▶ _ENUNCIADO 1_: Diga se cada afirmação concorda com o trecho sobre o arcabouço fiscal, respondendo sim ou não e citando literalmente as palavras dele que decidem: (a) entre 2011 e 2022, a receita líquida do governo cresceu em média 1,4% ao ano; (b) para Salto, o arcabouço produz ajuste fiscal da noite para o dia; (c) o crescimento médio do orçamento entre 2011 e 2022 coincidiu com o limite de 2,5% do arcabouço.
▶ _ENUNCIADO 2_: Retome o trecho sobre o arcabouço fiscal logo depois da última frase mostrada e continue o texto.

Ao lado do também economista Josué Pellegrini, Salto observou que a média de crescimento do orçamento brasileiro entre 2011 e 2022 foi igual ao limite imposto pelo arcabouço em debate: 2,5%. Nesse mesmo intervalo temporal, a receita líquida do governo subiu, em média, 1,4% por ano. Assim, ambos perceberam que, se a lei estivesse vigorando, a taxa média de alta das despesas teria sido 40% menor do que foi, de fato. Dessa forma, impactaria fortemente os resultados primários que sustentam o projeto. Dessa forma, os gastos públicos sofreram uma queda de R$ 775,3 bilhões no período — média de R$ 64,6 bilhões por ano. “Para parar em pé, o arcabouço vai depender da execução e da capacidade de o governo cumprir a regra, mas foi um bom primeiro passo. Há regra consistente de despesa que, se não produz ajuste fiscal da noite para o dia, controla o crescimento do gasto”, analisa Salto.

▶ _INFORMAÇÕES EXTRAÍDAS_:
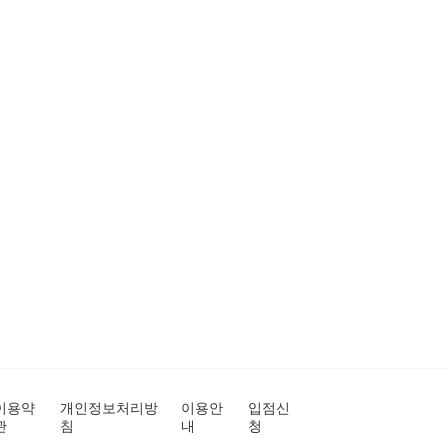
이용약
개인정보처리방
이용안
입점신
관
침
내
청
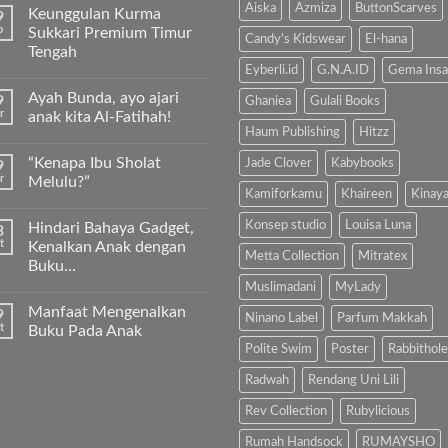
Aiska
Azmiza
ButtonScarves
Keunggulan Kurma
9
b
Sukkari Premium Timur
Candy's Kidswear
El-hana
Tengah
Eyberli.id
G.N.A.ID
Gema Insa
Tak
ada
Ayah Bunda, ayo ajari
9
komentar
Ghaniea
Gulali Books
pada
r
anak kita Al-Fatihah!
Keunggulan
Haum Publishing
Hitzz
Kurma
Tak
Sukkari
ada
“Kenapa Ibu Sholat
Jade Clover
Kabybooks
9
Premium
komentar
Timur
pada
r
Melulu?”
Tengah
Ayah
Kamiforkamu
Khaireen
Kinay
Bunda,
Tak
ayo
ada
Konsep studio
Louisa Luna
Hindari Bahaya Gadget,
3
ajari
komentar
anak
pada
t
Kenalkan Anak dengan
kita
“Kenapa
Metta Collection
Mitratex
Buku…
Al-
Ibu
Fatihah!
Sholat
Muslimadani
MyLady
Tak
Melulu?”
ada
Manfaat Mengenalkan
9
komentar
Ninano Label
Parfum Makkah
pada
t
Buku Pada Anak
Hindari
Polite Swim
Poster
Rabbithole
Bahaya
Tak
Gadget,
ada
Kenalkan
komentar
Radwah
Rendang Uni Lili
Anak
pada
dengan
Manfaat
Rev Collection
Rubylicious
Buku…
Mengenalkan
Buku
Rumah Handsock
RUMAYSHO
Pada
==
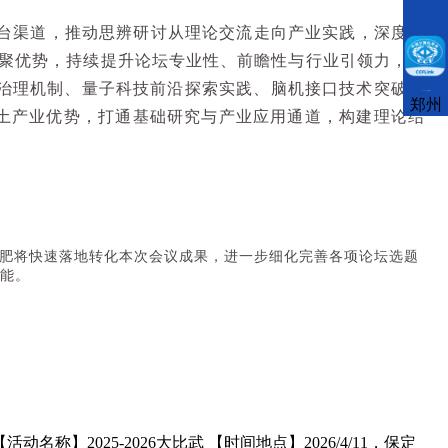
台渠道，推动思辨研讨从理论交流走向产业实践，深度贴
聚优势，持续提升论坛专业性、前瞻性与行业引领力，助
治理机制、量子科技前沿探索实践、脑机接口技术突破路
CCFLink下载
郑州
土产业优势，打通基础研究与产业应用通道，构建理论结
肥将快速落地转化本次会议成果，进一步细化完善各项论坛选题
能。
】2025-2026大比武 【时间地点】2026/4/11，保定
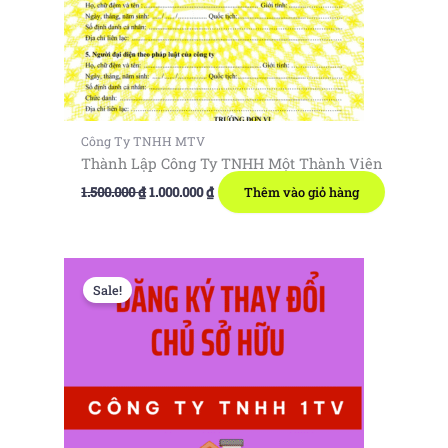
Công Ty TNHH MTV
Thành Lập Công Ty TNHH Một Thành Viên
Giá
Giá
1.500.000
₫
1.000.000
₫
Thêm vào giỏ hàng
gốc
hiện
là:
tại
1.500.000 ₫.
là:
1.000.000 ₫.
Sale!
---
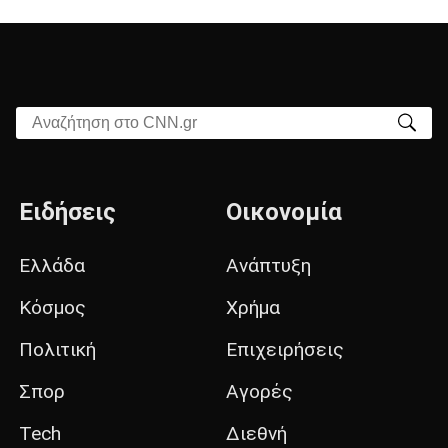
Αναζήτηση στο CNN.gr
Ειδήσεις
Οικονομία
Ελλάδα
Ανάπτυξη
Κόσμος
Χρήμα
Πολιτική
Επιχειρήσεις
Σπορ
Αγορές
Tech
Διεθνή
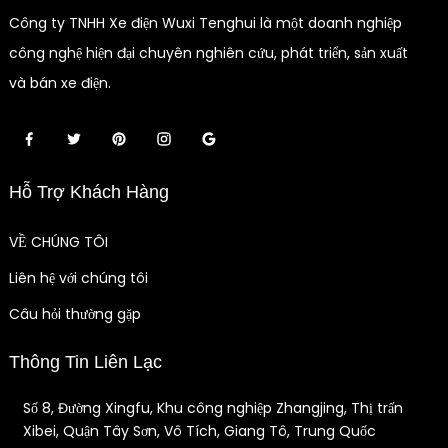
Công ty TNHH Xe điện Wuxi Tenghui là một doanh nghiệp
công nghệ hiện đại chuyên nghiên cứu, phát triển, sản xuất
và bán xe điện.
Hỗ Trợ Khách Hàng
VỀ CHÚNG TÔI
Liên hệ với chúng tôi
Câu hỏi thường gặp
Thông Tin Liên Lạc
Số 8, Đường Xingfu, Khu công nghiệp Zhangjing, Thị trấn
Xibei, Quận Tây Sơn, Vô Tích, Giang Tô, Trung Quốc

▶ _RESPOSTA REDIGIDA 1_:
(a) Sim: "Nesse mesmo intervalo temporal, a receita líquida do governo subiu, em média, 1,4% por ano."
(b) Não: "se não produz ajuste fiscal da noite para o dia, controla o crescimento do gasto"
(c) Sim: "a média de crescimento do orçamento brasileiro entre 2011 e 2022 foi igual ao limite imposto pelo arcabouço em debate: 2,5%"

▶ _RESPOSTA REDIGIDA 2_:
O assessor econômico André Sacconato, da Federação do Comércio de Bens, Serviços e Turismo do Estado de São Paulo (FecomercioSP), concorda. Segundo ele, o mercado gostou não apenas do texto em si, mas também da postura do ministro em “convencer” o governo a se preocupar mais com o controle dos custos. Mais do que isso, o economista vê com bons olhos a inclusão de alguns gastos sociais dentro do escopo da nova regra. “Pelo menos a princípio, o dinheiro usado para educação, saúde e investimentos estão incluídos nessas contas. Havia grande receio de que essas grandes despesas ficassem de fora”, explica. “Mas há uma preocupação clara em não ter aumento desordenado dos gastos em substituição ao teto”, continua.

NOVO ARCABOUÇO COMO PROBLEMA

Enquanto há um elogio comum do mercado ao esforço do governo em manter as despesas na linha, por outro lado, existe uma preocupação acerca da capacidade de implementação.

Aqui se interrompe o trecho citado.